Tapas, Siesta und Macho – Viele spanische Worte begegnen uns in unserem alltäglichen Sprachgebrauch und eigentlich weiß man auch was sie bedeuten. Zumindest wörtlich übersetzt. Denn wer kann schon sagen, dass er einmal in Barcelonas kleinen Seitenstraßen traditionell spanische Tapas probiert, über die leergefegten Straßen und geschlossenen Geschäfte von Cádiz zur Siesta geflucht oder sich über die merkwürdigen Ausmaße des Machismo in Sevilla gewundert hat? Spanisch ist nicht einfach nur Wort und Schrift, es ist eine lebendige Sprache die man erlebt haben muss um sie zu verstehen. Und wo sollte das besser gehen als im Mutterland von Tapas, Siesta und dem Machismo?

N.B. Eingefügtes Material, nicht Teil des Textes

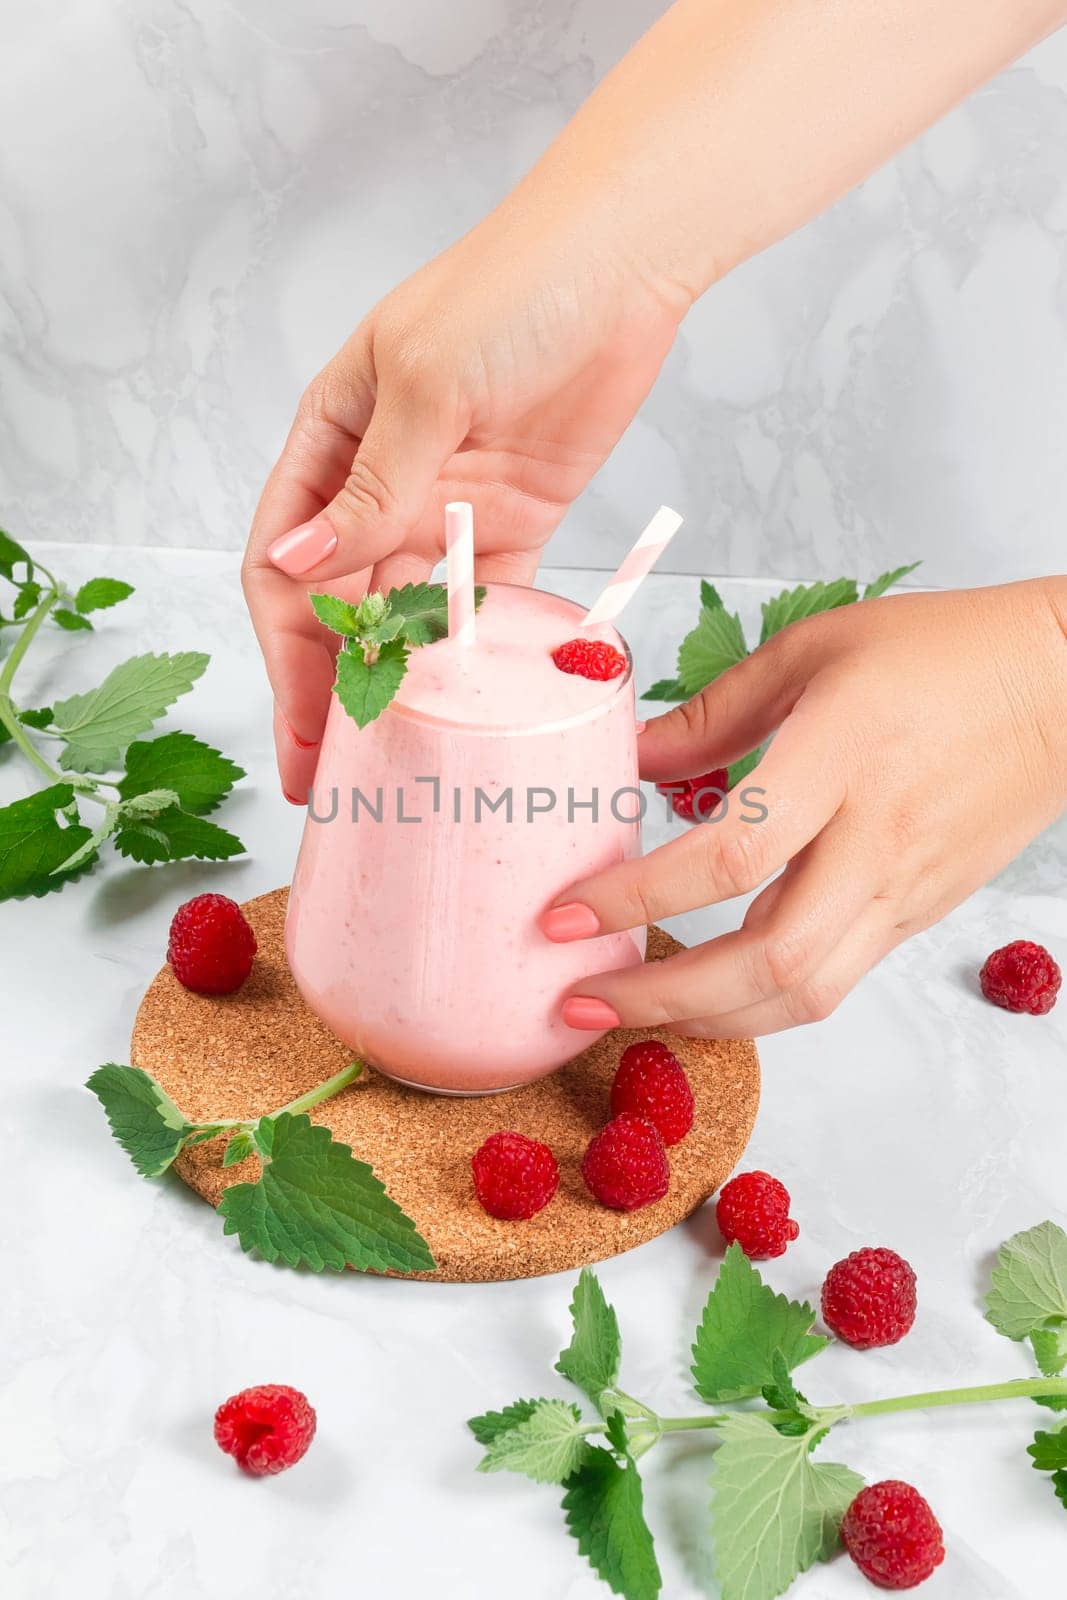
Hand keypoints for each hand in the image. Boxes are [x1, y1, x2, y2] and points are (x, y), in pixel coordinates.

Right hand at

Natürlich lernt man während einer Sprachreise Spanisch, was aber noch viel wichtiger ist: Man entdeckt Spanien mit all seiner Lebensfreude und Vielfalt. Dabei kann man sich entscheiden zwischen Barcelona, der katalanischen Metropole oder der Hauptstadt Madrid, die gleichzeitig auch Kulturhauptstadt Spaniens ist. Zur Auswahl steht außerdem die Küstenstadt Cadiz, die mit ihren alten Stadtmauern an die goldene Epoche der Kolonialzeit erinnert. Auch Sevilla war zu dieser Zeit Dreh- und Angelpunkt des Handels der einst so mächtigen Weltmacht Spanien. Alicante und Marbella haben den Ruf von touristischen Hochburgen und Highsociety, es gibt jedoch noch so viel mehr zu entdecken rund um diese beiden Städte an Spaniens Südküste. Auch die Nordküste muss sich nicht verstecken, dem Charme des kleinen Fischerörtchens San Sebastían kann man nur sehr schwer widerstehen, und wer einen gewissen Hang zu Wassersport hat, der wird sowieso nirgends anders hin wollen.

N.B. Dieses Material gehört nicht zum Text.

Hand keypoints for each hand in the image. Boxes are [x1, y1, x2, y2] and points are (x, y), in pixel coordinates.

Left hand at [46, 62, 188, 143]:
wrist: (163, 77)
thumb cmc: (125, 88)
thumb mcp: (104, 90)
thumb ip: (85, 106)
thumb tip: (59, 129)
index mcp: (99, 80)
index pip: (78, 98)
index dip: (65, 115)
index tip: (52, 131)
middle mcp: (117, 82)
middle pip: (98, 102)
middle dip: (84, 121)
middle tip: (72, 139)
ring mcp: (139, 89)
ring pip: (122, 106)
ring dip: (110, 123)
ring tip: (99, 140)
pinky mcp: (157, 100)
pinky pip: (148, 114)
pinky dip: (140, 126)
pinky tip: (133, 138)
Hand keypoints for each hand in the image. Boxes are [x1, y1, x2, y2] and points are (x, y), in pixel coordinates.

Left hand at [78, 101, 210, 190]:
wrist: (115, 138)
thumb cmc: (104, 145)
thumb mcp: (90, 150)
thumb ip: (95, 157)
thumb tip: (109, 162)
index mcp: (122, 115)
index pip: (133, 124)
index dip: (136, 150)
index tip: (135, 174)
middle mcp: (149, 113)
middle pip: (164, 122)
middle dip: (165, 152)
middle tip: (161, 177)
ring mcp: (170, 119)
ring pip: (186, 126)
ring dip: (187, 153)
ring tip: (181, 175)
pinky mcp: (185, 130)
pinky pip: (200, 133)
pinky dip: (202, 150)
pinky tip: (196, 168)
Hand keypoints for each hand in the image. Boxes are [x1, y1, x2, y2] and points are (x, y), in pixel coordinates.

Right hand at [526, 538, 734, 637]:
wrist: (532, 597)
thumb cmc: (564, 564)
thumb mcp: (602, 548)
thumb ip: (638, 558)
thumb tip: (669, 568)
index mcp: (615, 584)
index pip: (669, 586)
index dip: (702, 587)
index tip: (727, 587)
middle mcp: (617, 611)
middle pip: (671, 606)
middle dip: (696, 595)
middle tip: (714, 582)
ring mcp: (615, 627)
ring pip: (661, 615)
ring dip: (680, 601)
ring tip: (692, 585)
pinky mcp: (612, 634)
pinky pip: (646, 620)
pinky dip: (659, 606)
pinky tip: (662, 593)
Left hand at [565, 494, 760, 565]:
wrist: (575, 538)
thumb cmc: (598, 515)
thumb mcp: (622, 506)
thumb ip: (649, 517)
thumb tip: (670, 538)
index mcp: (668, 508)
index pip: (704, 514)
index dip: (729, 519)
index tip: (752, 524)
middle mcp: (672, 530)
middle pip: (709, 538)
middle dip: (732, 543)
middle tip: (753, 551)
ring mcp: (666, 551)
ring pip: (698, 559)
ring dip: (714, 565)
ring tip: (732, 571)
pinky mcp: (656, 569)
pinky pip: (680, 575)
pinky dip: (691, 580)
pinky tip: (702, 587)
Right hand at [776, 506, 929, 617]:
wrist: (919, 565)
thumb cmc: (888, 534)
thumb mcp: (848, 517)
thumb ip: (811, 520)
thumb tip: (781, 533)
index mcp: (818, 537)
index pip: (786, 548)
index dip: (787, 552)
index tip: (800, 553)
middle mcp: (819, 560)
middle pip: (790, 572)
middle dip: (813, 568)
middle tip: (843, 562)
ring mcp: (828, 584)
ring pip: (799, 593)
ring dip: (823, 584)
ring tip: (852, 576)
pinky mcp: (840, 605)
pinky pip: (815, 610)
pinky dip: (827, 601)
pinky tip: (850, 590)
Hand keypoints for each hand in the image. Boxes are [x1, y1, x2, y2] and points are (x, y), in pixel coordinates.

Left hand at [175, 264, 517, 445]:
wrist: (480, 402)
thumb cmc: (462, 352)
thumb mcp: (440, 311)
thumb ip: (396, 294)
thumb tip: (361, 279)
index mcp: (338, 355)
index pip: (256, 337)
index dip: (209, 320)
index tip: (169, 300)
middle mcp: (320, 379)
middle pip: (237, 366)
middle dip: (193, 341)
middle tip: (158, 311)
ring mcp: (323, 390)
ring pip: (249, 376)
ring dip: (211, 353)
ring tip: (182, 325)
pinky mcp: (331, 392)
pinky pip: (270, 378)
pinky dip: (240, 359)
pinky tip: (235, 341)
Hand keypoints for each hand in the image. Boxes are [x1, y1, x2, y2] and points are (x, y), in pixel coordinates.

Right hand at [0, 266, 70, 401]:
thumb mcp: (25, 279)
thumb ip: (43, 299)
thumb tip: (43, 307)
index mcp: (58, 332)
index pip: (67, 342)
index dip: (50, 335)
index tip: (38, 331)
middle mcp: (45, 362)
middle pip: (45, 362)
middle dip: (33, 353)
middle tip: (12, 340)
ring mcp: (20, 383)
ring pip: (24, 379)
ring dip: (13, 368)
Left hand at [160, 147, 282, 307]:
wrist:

Egal wo einem die Reise in diesem Land hin verschlägt, die Offenheit und Herzlichkeit seiner Bewohner ist überall zu spüren. Am deutlichsten wenn man Spanisch versteht. Was auch immer Sie suchen, lernen Sie mit Hilfe einer Sprachreise Spanien kennen und sie werden merken, dass Spanisch mehr als eine Sprache ist.